_TRECHO_:
☆ ☆ ☆ ☆ ☆ ☆ ☆

5- E se o palhaço fosse menosprezado tanto por ditadores, igrejas ou certos intelectuais pela simples razão de ser o ser humano mais lúcido em relação à vida, o mais inteligente, aquele que vê com clareza através do jogo das relações humanas e que joga luz sobre as falhas dos poderosos? O desprezo do qual o palhaço é alvo poderia então ser visto como medo ou ódio. Talvez fosse com o intuito de contrabalançar essa insuportável perspicácia que os príncipes escolhiam bufões feios ou deformados.

Contudo, cabe notar que, em relação à comédia, o desprezo é originado entre os formadores de opinião (críticos e profissionais), e não em meio ao público. Na França, os maiores sucessos do cinema se encontram tanto entre as comédias (La chèvre, O trouxa, O jantar dos idiotas, A grande escapada, A guerra dos botões, Três homens e um bebê, A vaca e o prisioneiro, Os visitantes, etc.) quanto nos filmes de aventura (Ben-Hur, Era uma vez no oeste, O mais longo dos dias, A ponte sobre o rio Kwaï, etc.). Para não rir de sua vida, o espectador vai ao cinema ou ao teatro para rir da vida alheia. Cabe notar que as estatísticas americanas revelam algo diferente: nos Estados Unidos são os contos de fada modernos que encabeçam as listas de sucesso de bilheteria (Batman, Tubarão, E.T., Guerra nas estrelas, Indiana Jones, Jurassic park, O senhor dos anéis, Titanic, etc.). Isso talvez denote uma diferença de mentalidade entre os dois povos. A respeito de cinema americano, Pauline Kael [102] escreve que “a indústria do cinema, por medo, sempre glorificou em seus filmes a idéia da coragem”. Em Tiros em Columbine, Michael Moore desenvolve a idéia de que a cultura de massa americana é fundada sobre o medo. Alguns acrescentam que a celulite e as armas de fogo são um meio de exorcizá-lo. Existe, porém, uma terceira maneira: os contos de fada modernos.

A história nada revela, mas eu apostaria que a mulher que animava seu teatro de pão no campo de concentração de Stutthof (cf. página X) se empenhava em fazer seus espectadores rirem.

Um gênero terapêutico

Que a verdade seja dita: o riso é útil ao ser humano, sobre o qual tem efeito curativo. Em seu artigo O humor [71], Freud explica que a atitude humorística é uma recusa à dor, uma proclamação de invencibilidade do eu, uma afirmação do princípio do prazer, que tem o grande mérito de não nos permitir sair do terreno da saúde psíquica, ao contrário de outros meios de defesa contra a dor, como a neurose, a loucura, o êxtase ou o isolamento em si. Segundo Boris Cyrulnik [48], “o humor é um precioso fator de resistência”.

☆ ☆ ☆ ☆ ☆ ☆ ☆

_TAREFA_:
Você pode transcrever, do trecho sobre o palhaço e a comédia, a passagem entre "A história nada" e "seus espectadores rirem.", inclusive?

☆ ☆ ☆ ☆ ☆ ☆ ☆

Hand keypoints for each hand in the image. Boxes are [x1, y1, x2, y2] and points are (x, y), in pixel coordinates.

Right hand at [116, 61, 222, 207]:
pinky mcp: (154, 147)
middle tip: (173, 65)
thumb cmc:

☆ ☆ ☆ ☆ ☆ ☆ ☆

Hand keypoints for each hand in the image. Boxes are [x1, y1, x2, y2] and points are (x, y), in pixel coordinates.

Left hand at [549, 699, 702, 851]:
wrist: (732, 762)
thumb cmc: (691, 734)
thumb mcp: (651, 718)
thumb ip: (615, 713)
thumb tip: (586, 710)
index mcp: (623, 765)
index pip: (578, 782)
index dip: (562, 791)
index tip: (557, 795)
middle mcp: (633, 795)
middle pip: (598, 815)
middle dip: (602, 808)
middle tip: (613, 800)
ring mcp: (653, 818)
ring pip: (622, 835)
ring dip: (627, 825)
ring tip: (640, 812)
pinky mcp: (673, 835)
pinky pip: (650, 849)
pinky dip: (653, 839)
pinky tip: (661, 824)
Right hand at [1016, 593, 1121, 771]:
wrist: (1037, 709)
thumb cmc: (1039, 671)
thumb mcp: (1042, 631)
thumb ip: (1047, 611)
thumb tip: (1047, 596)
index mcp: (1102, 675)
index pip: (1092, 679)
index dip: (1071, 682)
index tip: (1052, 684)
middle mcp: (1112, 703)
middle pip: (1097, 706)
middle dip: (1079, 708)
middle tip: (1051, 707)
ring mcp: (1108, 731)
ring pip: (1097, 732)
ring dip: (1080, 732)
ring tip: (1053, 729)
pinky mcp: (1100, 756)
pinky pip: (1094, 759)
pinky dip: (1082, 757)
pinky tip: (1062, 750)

☆ ☆ ☆ ☆ ☆ ☆ ☆

_SOLUÇÃO DO EXERCÍCIO_:
A história nada revela, mas eu apostaria que a mulher que animava seu teatro de pão no campo de concentração de Stutthof (cf. página X) se empenhava em fazer seus espectadores rirem.